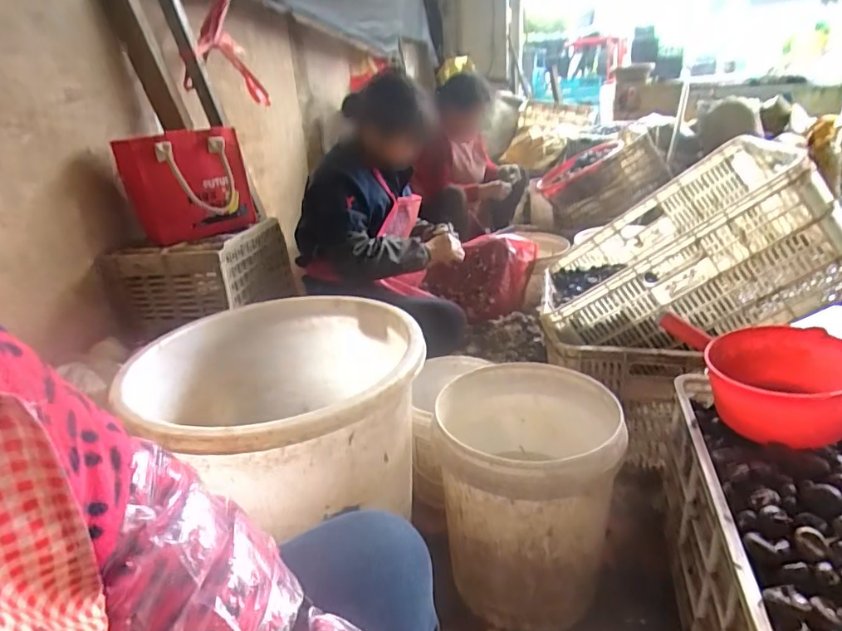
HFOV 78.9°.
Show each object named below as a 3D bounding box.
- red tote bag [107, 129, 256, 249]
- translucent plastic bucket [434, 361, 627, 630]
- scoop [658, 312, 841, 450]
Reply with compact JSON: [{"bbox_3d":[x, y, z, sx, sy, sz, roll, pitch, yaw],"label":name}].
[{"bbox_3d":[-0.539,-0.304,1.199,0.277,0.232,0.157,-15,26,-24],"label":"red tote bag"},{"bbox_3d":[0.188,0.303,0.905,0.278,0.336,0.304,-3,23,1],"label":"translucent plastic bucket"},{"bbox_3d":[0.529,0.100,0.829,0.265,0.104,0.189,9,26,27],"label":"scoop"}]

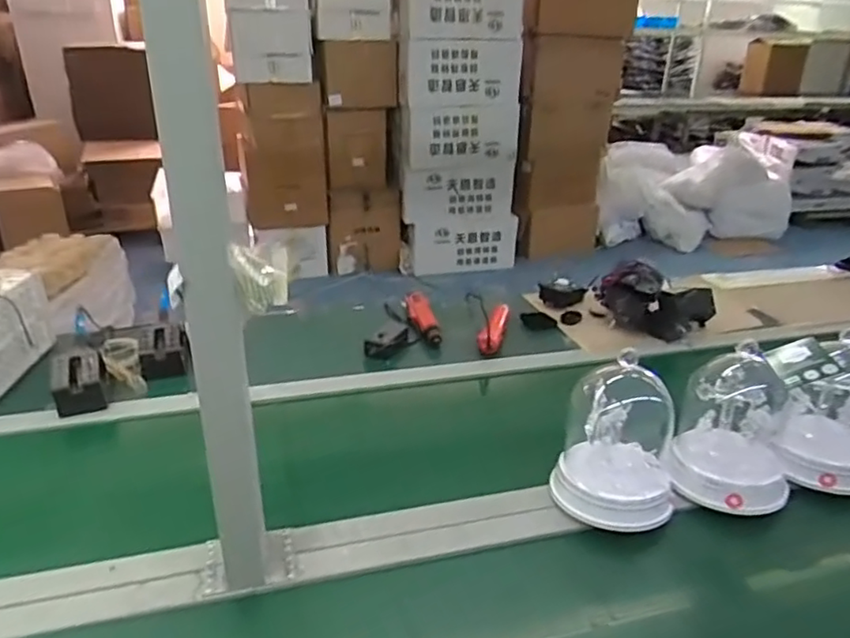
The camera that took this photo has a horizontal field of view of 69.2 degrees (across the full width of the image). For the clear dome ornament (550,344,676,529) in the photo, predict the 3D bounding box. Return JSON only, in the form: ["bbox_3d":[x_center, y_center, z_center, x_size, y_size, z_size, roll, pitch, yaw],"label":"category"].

= = = =

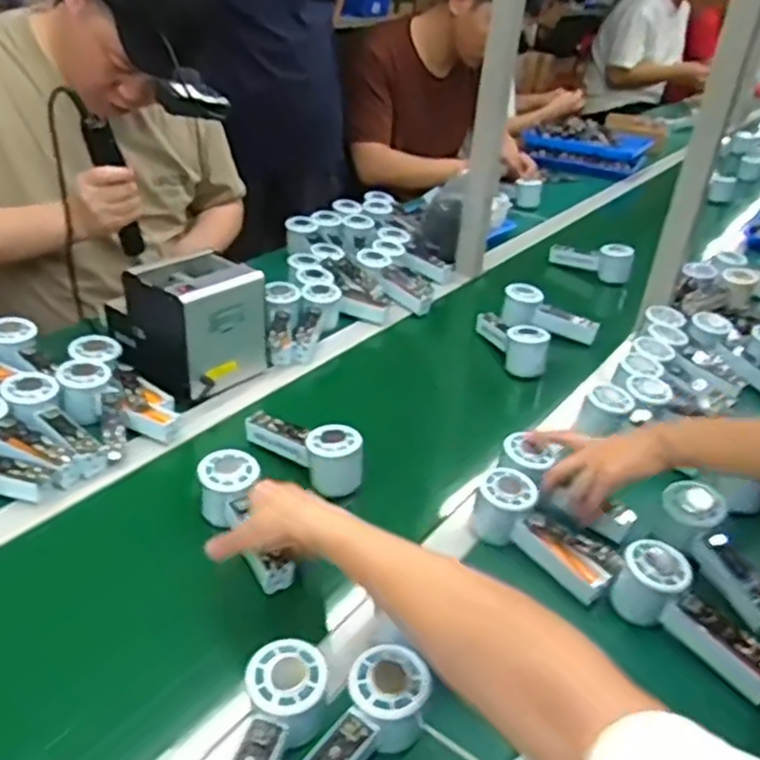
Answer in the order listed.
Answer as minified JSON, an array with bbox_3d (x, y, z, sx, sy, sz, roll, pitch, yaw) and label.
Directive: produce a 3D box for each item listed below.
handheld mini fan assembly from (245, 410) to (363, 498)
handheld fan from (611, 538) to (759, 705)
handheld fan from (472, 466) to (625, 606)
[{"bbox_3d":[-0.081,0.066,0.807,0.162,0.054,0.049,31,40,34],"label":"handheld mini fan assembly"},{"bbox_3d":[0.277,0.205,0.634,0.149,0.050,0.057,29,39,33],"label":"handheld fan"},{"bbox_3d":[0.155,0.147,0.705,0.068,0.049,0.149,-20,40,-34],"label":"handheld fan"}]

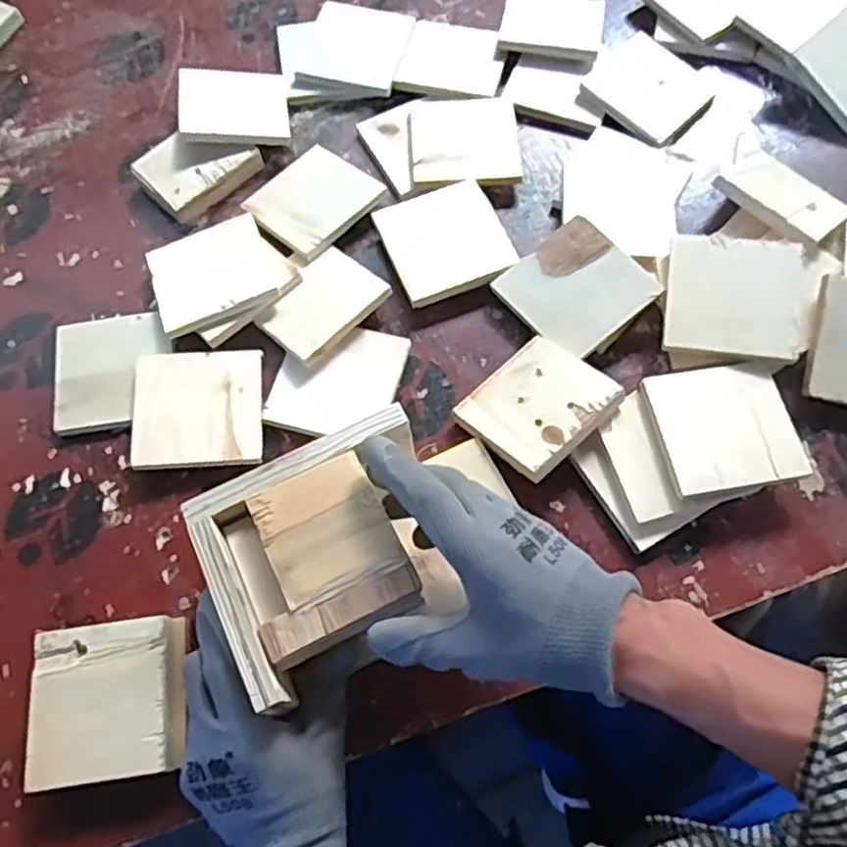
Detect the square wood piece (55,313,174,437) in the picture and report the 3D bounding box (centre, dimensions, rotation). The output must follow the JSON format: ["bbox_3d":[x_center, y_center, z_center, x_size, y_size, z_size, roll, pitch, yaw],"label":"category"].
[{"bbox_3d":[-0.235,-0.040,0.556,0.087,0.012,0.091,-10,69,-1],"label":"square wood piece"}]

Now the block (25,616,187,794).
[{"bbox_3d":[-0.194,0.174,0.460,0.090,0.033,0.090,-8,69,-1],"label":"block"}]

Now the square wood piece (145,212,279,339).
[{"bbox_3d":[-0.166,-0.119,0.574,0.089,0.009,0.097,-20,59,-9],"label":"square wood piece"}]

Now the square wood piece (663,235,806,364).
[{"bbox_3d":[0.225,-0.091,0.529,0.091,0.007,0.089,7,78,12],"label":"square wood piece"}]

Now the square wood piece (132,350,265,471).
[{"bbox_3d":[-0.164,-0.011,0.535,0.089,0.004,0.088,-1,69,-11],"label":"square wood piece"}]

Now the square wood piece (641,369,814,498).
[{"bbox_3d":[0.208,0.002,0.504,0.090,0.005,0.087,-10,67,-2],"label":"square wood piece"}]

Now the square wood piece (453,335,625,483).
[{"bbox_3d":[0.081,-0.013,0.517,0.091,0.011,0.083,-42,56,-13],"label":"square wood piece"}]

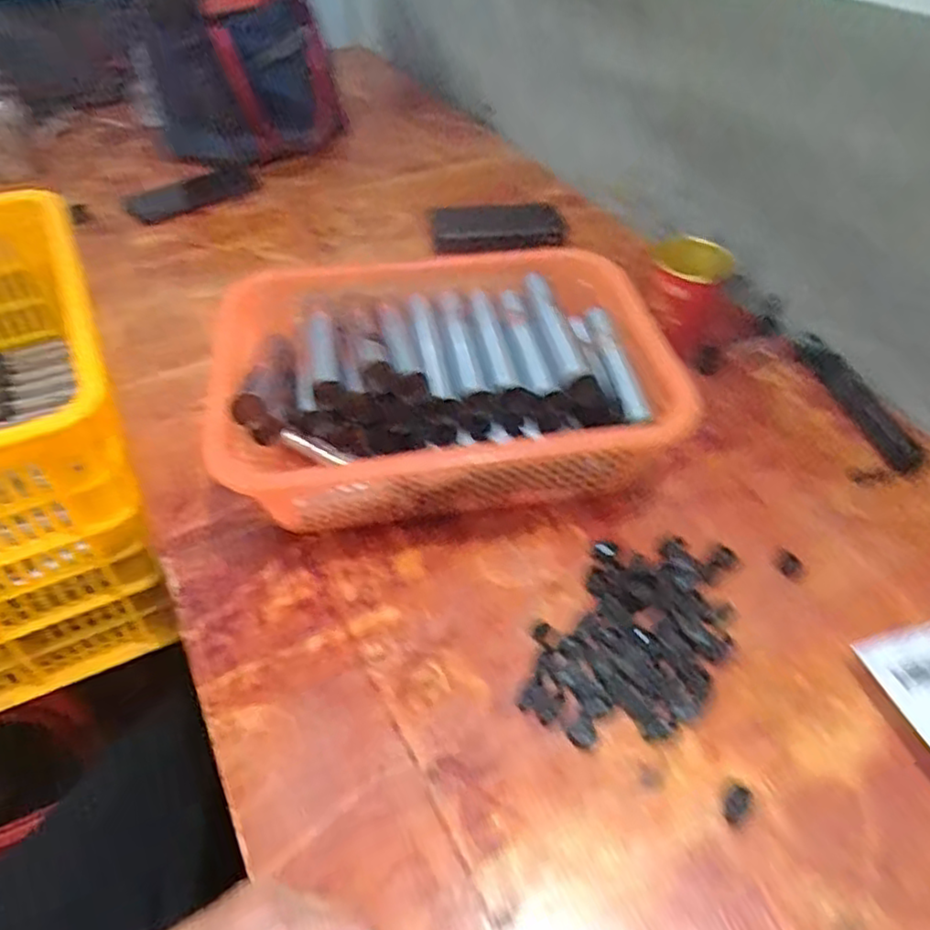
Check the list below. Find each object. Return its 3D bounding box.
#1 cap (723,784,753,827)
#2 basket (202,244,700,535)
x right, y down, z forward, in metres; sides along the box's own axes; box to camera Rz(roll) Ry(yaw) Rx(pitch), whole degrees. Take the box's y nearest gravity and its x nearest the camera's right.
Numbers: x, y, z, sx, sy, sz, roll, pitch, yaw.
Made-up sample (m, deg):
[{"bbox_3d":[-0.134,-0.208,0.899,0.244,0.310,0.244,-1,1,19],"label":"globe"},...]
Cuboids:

= = = =

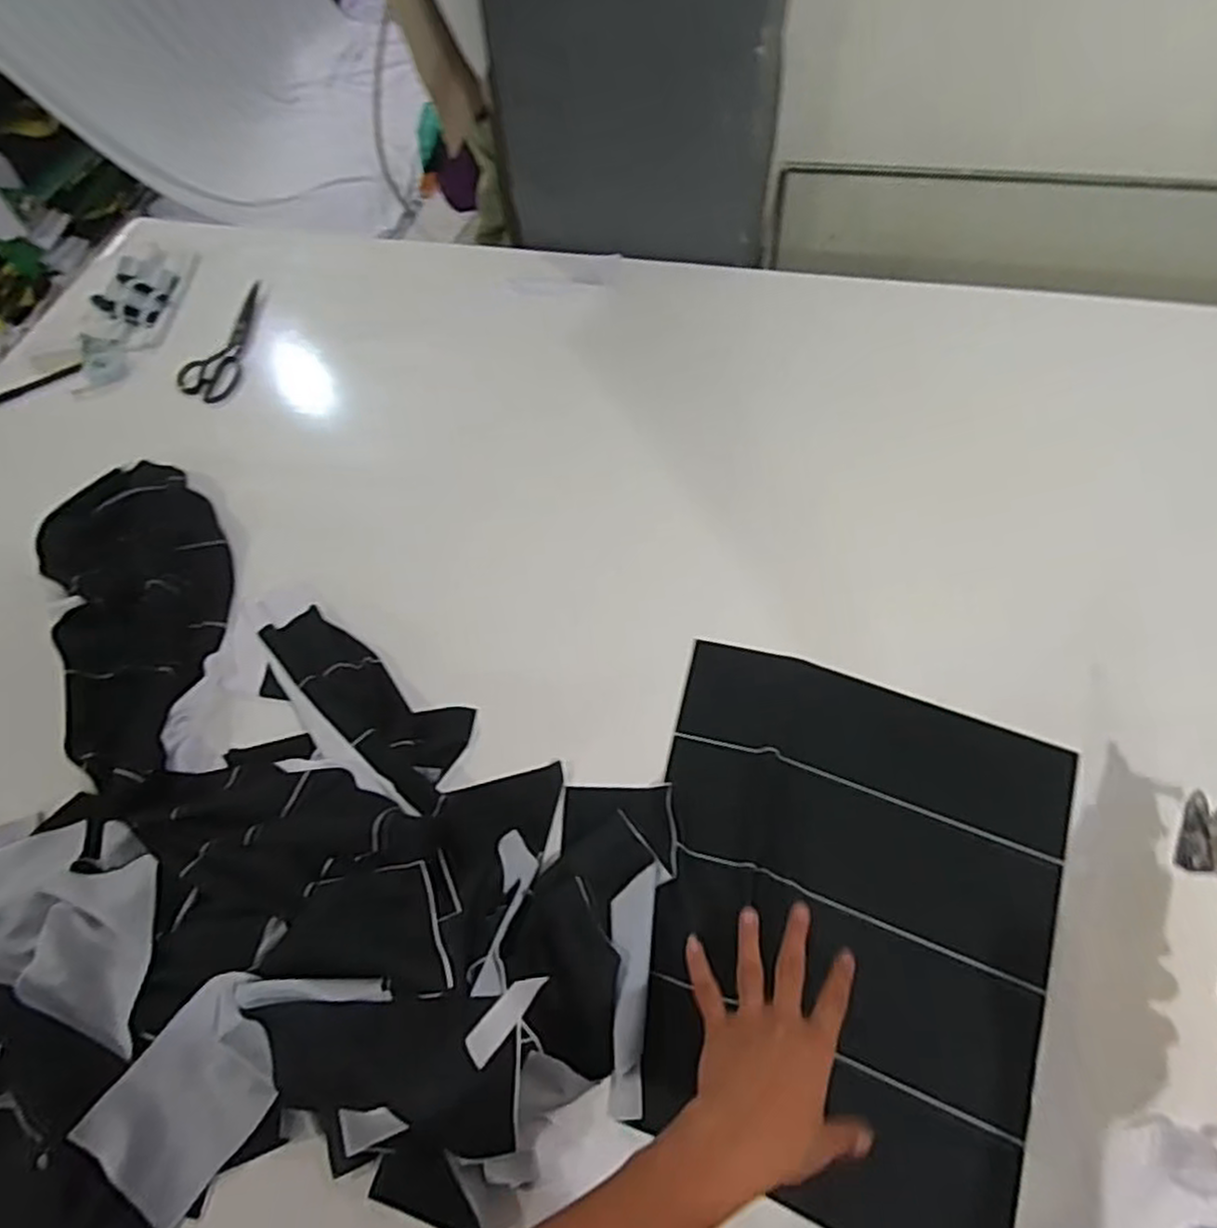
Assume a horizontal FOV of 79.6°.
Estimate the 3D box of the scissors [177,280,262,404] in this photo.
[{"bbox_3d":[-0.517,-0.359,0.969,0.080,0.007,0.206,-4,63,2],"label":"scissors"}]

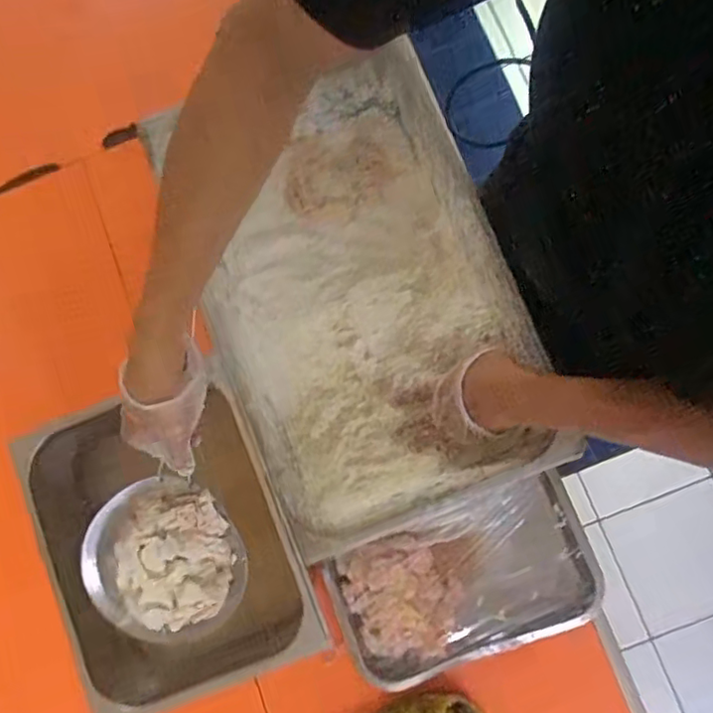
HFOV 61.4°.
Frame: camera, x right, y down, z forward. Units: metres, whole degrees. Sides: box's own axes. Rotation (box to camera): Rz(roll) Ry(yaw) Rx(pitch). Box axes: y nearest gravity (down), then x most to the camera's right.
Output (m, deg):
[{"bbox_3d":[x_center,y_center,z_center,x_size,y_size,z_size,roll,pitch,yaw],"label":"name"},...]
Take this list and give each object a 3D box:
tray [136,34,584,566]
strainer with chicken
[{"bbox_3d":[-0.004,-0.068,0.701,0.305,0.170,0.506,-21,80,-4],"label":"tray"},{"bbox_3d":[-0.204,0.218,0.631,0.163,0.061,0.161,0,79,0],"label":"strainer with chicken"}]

= = = =

Return only the lines between the one holding "HFOV 78.9°." and the one holding "- scoop [658, 312, 841, 450]", inclusive, exactly as they appear above.

HFOV 78.9°.
Show each object named below as a 3D bounding box.
- red tote bag [107, 129, 256, 249]
- translucent plastic bucket [434, 361, 627, 630]
- scoop [658, 312, 841, 450]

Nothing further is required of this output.